══ Extracted records ══

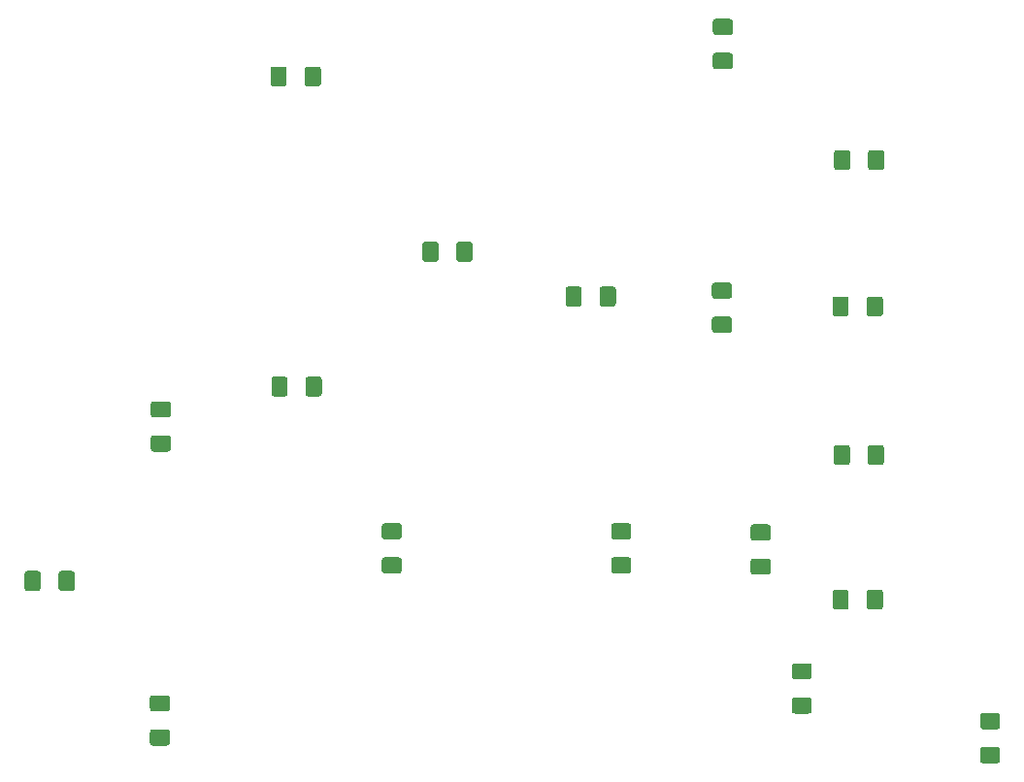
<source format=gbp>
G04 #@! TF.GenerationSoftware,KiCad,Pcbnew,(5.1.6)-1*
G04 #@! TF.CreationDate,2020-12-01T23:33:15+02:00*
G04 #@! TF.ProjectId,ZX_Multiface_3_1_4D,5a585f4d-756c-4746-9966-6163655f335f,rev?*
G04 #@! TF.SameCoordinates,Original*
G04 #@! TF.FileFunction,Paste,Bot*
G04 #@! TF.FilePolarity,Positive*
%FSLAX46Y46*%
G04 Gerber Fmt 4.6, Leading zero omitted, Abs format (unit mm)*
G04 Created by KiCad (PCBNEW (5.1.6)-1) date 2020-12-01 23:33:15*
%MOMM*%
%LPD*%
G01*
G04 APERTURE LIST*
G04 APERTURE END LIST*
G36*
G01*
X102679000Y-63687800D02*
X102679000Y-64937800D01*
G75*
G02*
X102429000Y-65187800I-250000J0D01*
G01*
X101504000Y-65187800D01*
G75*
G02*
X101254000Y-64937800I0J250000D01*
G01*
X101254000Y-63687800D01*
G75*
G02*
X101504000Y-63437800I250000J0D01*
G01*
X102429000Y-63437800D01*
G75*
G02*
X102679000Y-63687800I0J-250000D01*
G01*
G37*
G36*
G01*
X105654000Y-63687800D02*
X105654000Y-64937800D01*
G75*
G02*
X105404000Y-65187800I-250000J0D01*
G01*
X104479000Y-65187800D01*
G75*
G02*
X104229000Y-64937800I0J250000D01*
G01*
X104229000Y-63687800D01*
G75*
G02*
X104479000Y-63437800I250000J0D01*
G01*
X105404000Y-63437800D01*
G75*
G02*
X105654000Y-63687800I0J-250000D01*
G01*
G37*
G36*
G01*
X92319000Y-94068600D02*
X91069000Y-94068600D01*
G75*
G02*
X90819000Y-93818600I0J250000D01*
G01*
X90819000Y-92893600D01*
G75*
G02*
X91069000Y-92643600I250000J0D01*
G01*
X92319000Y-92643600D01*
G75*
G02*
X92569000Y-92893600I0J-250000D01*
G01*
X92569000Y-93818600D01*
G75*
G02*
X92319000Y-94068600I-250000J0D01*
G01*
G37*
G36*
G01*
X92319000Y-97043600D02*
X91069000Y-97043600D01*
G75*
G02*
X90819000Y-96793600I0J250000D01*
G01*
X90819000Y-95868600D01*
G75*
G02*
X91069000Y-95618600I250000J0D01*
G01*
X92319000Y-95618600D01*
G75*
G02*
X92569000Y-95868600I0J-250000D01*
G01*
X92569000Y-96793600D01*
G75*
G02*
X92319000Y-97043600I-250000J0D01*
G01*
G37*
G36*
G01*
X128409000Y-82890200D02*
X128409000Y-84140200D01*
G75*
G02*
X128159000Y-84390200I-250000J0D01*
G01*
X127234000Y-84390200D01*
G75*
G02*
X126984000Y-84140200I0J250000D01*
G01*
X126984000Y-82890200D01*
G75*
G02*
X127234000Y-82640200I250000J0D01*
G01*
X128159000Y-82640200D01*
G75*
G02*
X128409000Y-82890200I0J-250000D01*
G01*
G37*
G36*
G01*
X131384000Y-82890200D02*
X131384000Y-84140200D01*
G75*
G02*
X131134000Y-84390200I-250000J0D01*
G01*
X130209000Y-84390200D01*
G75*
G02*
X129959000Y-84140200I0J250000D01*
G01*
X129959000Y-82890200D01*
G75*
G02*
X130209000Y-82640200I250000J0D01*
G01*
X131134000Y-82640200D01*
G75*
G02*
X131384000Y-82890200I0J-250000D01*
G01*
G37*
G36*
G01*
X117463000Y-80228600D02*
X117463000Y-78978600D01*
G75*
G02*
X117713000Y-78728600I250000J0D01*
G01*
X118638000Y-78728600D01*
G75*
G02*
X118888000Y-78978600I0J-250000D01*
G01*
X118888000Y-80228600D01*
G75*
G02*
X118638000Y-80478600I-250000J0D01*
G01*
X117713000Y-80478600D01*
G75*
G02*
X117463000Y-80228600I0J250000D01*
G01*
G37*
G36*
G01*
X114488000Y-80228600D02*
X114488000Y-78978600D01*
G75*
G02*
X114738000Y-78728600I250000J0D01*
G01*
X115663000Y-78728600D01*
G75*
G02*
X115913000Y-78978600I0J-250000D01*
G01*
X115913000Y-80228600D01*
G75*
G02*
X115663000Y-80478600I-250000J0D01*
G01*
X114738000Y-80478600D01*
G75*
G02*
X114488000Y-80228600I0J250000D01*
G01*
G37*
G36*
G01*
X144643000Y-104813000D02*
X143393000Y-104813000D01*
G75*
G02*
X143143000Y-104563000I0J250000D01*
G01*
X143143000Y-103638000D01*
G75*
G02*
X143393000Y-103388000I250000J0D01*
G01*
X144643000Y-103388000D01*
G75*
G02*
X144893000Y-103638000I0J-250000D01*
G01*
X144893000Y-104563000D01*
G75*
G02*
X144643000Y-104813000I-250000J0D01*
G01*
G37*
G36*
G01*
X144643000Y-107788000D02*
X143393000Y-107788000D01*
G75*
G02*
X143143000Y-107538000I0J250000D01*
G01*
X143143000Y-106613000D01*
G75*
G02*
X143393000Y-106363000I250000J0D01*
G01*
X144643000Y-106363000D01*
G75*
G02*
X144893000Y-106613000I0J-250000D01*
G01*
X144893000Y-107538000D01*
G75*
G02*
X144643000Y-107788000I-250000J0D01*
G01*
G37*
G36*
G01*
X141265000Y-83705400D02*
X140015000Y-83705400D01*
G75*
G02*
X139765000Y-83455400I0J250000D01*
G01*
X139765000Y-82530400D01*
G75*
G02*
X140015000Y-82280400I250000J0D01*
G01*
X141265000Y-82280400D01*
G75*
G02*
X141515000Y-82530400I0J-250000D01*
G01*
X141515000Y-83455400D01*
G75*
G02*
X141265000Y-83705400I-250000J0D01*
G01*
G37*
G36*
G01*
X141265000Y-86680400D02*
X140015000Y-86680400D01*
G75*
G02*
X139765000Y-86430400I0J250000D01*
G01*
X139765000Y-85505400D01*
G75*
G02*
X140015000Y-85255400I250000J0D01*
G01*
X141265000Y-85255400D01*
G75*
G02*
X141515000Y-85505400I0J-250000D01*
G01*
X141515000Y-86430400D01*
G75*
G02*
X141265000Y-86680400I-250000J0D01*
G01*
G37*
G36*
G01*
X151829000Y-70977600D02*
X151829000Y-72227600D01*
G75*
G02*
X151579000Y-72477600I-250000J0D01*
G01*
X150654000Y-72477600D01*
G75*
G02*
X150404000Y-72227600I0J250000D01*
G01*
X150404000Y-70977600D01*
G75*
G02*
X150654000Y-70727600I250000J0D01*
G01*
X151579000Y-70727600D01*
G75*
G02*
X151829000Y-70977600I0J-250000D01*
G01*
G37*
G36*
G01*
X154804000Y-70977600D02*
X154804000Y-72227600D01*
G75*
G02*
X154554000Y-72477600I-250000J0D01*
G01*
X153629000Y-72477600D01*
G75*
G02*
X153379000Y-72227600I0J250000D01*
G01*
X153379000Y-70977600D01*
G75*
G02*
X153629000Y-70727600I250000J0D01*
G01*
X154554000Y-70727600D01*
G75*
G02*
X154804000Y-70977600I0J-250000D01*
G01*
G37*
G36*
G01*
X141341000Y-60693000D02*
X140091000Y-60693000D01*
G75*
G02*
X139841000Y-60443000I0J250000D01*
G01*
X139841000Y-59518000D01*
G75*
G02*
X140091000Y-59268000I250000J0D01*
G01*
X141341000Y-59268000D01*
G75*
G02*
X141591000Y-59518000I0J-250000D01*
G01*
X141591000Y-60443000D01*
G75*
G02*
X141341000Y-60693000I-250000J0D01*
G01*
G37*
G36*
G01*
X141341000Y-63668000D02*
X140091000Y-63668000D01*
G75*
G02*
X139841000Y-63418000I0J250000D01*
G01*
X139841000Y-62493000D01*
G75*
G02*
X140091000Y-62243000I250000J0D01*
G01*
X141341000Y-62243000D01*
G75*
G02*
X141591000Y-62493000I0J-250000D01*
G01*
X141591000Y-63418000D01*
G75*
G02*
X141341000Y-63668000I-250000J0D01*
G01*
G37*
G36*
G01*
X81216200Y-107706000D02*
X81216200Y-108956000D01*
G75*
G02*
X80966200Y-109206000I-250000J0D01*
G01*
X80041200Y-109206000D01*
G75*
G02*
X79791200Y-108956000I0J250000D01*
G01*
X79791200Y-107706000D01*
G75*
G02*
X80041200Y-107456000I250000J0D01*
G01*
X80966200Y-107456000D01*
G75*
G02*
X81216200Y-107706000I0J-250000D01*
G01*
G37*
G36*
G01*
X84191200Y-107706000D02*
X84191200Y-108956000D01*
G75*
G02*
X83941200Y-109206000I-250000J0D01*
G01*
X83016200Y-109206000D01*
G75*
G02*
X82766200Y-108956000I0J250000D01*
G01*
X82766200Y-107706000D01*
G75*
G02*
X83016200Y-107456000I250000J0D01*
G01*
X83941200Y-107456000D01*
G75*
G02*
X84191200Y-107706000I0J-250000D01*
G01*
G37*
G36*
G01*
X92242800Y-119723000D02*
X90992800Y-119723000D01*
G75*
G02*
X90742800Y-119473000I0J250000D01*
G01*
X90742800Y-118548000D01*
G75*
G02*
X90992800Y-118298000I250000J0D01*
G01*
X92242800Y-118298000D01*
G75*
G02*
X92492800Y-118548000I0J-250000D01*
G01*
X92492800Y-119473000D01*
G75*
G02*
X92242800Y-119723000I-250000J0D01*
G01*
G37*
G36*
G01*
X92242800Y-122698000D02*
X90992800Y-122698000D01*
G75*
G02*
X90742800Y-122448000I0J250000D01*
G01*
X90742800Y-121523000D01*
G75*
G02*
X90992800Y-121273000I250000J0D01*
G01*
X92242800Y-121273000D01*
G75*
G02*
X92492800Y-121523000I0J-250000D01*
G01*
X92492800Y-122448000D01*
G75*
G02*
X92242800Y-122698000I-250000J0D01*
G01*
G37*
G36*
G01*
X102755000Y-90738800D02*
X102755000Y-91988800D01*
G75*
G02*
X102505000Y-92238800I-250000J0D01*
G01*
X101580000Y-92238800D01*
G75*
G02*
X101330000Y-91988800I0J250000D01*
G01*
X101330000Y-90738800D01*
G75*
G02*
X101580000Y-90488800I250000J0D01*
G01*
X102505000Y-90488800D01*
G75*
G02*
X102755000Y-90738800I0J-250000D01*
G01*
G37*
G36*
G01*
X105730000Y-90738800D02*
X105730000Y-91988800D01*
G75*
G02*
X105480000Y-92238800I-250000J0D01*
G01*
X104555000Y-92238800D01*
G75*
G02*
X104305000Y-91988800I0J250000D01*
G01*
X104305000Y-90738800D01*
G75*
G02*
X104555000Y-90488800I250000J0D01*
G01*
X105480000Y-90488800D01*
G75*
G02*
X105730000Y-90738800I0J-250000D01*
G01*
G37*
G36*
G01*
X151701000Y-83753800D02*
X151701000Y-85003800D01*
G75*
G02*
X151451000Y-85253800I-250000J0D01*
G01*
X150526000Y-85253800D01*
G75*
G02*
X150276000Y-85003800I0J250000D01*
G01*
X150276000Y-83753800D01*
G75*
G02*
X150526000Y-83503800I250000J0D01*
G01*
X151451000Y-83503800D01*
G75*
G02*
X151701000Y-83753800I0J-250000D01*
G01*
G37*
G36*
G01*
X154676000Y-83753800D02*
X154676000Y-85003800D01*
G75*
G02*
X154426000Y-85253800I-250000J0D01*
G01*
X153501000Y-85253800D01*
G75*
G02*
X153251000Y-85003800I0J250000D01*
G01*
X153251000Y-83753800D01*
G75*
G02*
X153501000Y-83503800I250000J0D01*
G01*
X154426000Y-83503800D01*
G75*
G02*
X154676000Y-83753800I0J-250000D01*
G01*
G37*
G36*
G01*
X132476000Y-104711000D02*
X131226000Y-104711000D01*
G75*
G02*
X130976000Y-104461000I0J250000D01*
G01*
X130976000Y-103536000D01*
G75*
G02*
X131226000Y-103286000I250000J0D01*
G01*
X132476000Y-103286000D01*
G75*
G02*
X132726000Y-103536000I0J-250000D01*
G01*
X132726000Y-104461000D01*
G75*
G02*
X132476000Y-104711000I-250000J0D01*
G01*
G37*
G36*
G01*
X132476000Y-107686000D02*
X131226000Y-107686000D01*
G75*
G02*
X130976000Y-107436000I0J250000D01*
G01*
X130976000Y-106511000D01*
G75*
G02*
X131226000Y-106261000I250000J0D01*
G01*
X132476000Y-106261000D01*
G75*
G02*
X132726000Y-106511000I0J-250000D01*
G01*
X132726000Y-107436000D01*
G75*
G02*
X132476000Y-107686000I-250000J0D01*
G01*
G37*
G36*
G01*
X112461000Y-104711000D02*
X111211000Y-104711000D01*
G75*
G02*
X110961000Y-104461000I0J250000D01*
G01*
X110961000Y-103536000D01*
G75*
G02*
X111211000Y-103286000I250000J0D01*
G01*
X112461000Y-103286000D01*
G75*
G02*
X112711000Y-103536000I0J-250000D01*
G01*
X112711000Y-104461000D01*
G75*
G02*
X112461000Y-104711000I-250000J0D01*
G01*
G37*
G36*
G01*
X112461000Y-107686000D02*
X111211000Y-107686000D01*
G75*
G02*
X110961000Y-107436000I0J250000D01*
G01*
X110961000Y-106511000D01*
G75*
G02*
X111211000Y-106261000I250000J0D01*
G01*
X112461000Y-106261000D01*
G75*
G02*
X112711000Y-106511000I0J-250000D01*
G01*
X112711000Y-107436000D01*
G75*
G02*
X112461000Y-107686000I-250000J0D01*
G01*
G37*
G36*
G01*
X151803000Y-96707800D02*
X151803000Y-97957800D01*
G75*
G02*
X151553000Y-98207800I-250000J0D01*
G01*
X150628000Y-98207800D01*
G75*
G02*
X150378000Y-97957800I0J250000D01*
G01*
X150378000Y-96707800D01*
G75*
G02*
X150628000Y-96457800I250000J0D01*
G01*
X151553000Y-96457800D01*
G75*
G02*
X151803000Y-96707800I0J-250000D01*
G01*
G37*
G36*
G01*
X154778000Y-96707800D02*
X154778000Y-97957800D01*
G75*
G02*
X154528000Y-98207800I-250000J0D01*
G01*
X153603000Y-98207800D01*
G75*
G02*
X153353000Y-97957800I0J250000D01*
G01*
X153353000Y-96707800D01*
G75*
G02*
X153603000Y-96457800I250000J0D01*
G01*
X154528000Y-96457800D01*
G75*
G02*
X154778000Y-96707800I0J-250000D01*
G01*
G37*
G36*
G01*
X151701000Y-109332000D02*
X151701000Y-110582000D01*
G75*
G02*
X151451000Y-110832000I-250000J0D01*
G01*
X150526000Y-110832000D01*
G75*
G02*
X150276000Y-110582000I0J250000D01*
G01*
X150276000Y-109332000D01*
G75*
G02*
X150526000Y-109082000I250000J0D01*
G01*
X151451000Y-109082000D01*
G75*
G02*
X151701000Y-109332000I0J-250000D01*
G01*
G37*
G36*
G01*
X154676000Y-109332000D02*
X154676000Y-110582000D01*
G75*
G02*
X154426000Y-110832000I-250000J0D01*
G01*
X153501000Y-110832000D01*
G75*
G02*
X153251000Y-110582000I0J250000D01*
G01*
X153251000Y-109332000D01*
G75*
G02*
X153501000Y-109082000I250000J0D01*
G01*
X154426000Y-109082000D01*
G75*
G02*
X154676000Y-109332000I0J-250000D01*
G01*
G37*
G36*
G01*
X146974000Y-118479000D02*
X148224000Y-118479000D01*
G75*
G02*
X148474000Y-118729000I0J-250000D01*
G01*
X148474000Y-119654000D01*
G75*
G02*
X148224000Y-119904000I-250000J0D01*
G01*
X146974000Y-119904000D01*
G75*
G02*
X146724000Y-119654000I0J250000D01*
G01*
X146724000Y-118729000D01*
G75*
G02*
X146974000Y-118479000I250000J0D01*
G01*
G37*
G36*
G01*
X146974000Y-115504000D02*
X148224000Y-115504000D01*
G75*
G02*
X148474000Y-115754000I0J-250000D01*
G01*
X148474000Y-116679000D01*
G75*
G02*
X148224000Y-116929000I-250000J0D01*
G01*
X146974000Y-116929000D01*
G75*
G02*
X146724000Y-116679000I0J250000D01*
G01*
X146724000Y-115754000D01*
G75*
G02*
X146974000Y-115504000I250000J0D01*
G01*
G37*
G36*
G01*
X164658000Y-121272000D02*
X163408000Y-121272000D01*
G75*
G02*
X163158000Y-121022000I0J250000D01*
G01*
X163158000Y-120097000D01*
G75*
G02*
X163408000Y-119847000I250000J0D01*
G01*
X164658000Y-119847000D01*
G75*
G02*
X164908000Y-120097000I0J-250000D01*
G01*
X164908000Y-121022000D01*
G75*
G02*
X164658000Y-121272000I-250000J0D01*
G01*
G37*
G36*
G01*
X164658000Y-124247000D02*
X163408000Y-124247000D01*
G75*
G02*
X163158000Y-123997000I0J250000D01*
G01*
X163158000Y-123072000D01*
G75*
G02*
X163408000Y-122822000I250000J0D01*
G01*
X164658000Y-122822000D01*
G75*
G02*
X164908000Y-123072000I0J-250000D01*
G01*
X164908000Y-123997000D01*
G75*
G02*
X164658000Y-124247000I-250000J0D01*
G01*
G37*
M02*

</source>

═══

> [What to do]: Report all lines of the data above that include the string "format".

> [Solution for this exercise]:
<source format=gbp>
G04 Gerber Fmt 4.6, Leading zero omitted, Abs format (unit mm)*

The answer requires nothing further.